(Source records)
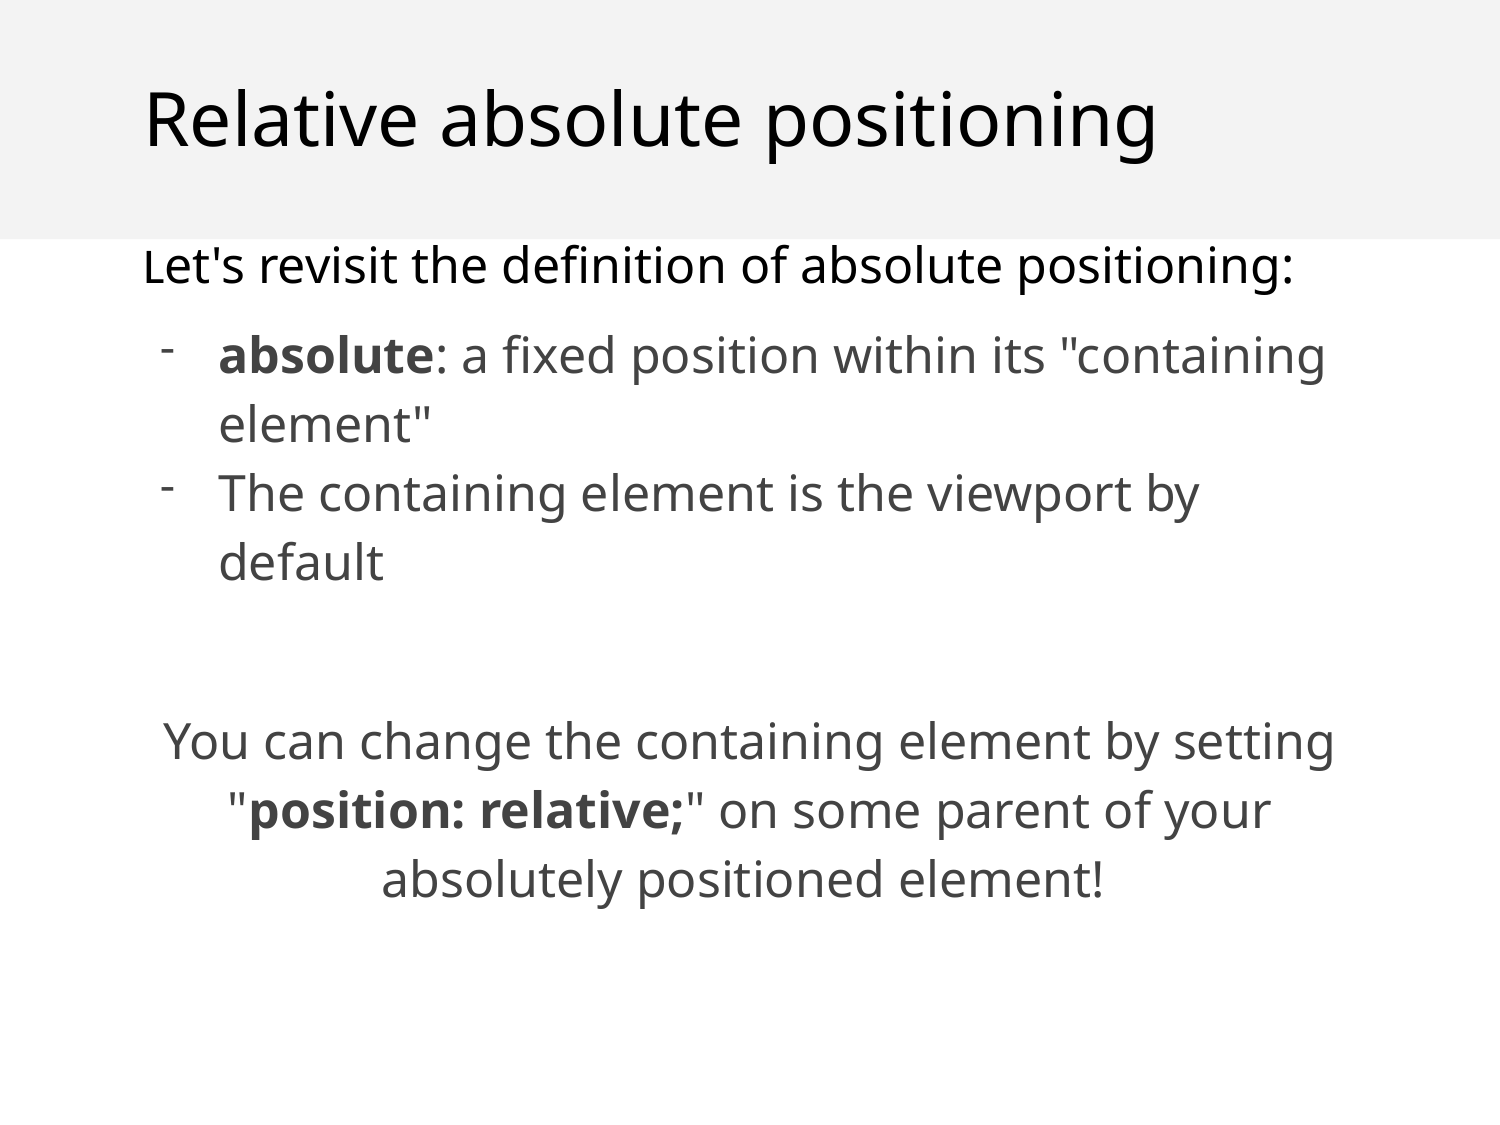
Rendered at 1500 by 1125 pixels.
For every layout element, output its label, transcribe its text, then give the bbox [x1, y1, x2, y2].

list Let's revisit the definition of absolute positioning: absolute: a fixed position within its "containing element" The containing element is the viewport by default You can change the containing element by setting "position: relative;" on some parent of your absolutely positioned element! [128, 218, 1372, 708]
title Relative absolute positioning [128, 56, 1372, 183]
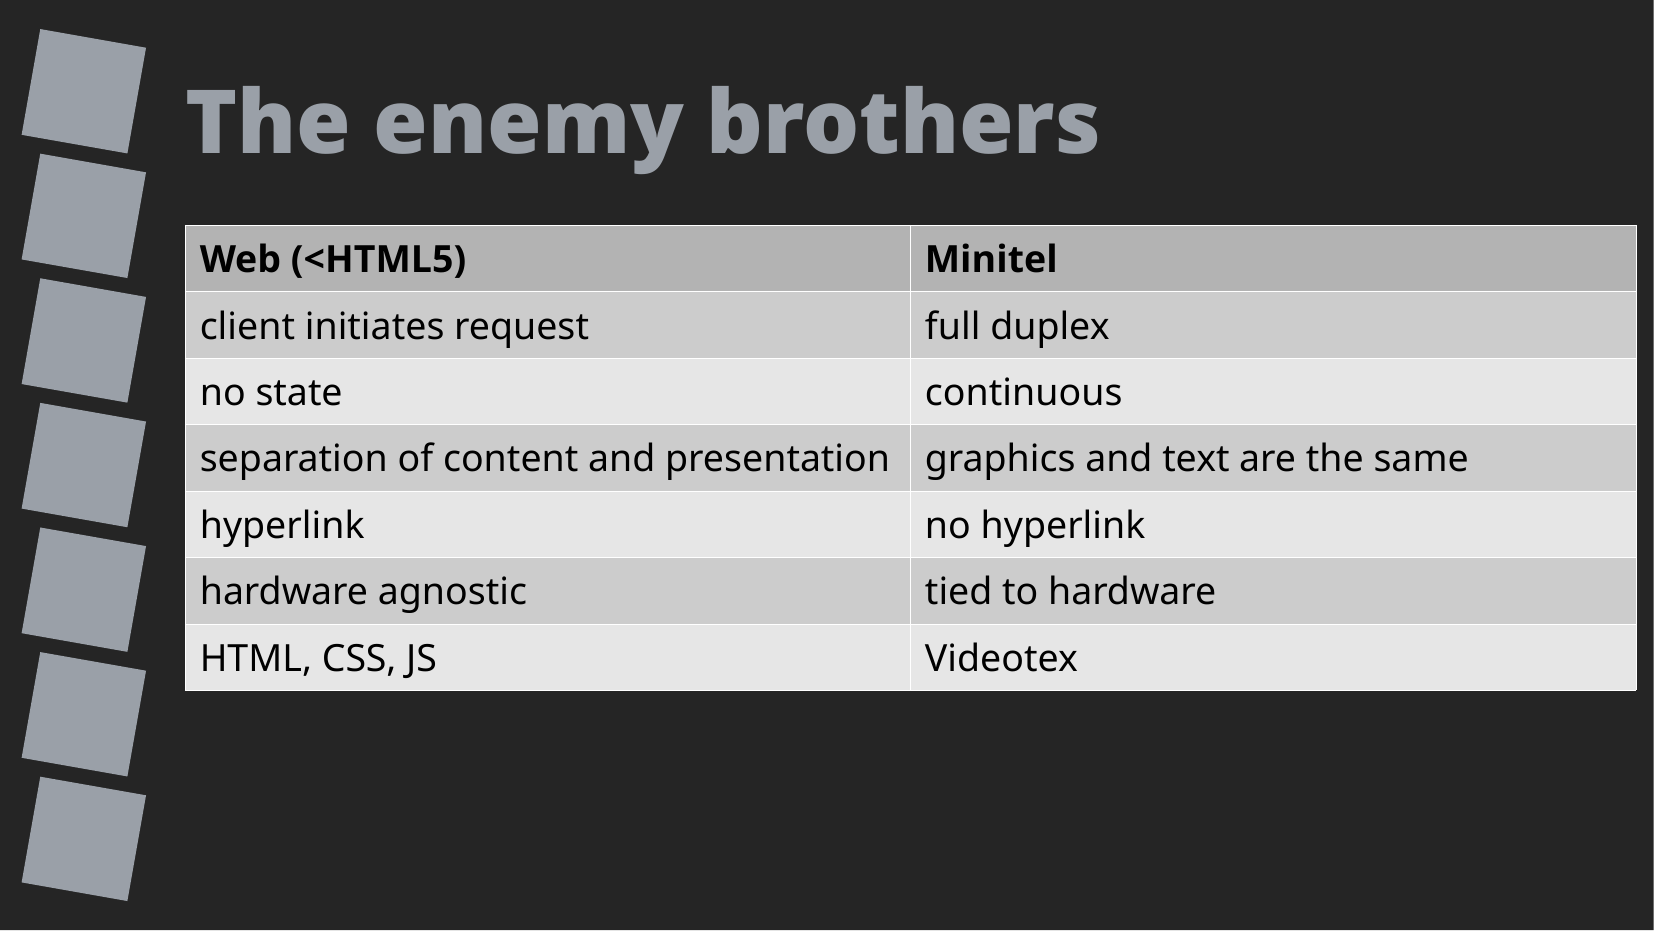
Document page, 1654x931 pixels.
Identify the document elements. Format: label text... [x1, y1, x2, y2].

table_cell no state [186, 359, 910, 424]
table_cell graphics and text are the same [911, 425, 1636, 491]
title The enemy brothers [184, 59, 1654, 154]
table_header Web (<HTML5) [186, 226, 910, 291]
table_cell Videotex [911, 625, 1636, 690]
table_cell continuous [911, 359, 1636, 424]
table_header Minitel [911, 226, 1636, 291]
table_cell separation of content and presentation [186, 425, 910, 491]
table_cell hyperlink [186, 492, 910, 557]
table_cell HTML, CSS, JS [186, 625, 910, 690]
table_cell no hyperlink [911, 492, 1636, 557]
table_cell full duplex [911, 292, 1636, 358]
table_cell tied to hardware [911, 558, 1636, 624]
table_cell hardware agnostic [186, 558, 910, 624]
table_cell client initiates request [186, 292, 910, 358]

| Written problem |
Present the lines of the material as a Markdown table with the columns "Row" and "Line", starting with the line that contains "Document page, 1654x931 pixels." and continuing through the end of the material, omitting blank lines.

| Reply |
| Row | Line |
|---|---|
| 1 | Document page, 1654x931 pixels. |
| 2 | Identify the document elements. Format: label text... [x1, y1, x2, y2]. |
| 3 | table_cell no state [186, 359, 910, 424] |
| 4 | table_cell graphics and text are the same [911, 425, 1636, 491] |
| 5 | title The enemy brothers [184, 59, 1654, 154] |
| 6 | table_header Web (<HTML5) [186, 226, 910, 291] |
| 7 | table_cell Videotex [911, 625, 1636, 690] |
| 8 | table_cell continuous [911, 359, 1636, 424] |
| 9 | table_header Minitel [911, 226, 1636, 291] |
| 10 | table_cell separation of content and presentation [186, 425, 910, 491] |
| 11 | table_cell hyperlink [186, 492, 910, 557] |
| 12 | table_cell HTML, CSS, JS [186, 625, 910, 690] |
| 13 | table_cell no hyperlink [911, 492, 1636, 557] |
| 14 | table_cell full duplex [911, 292, 1636, 358] |
| 15 | table_cell tied to hardware [911, 558, 1636, 624] |
| 16 | table_cell hardware agnostic [186, 558, 910, 624] |
| 17 | table_cell client initiates request [186, 292, 910, 358] |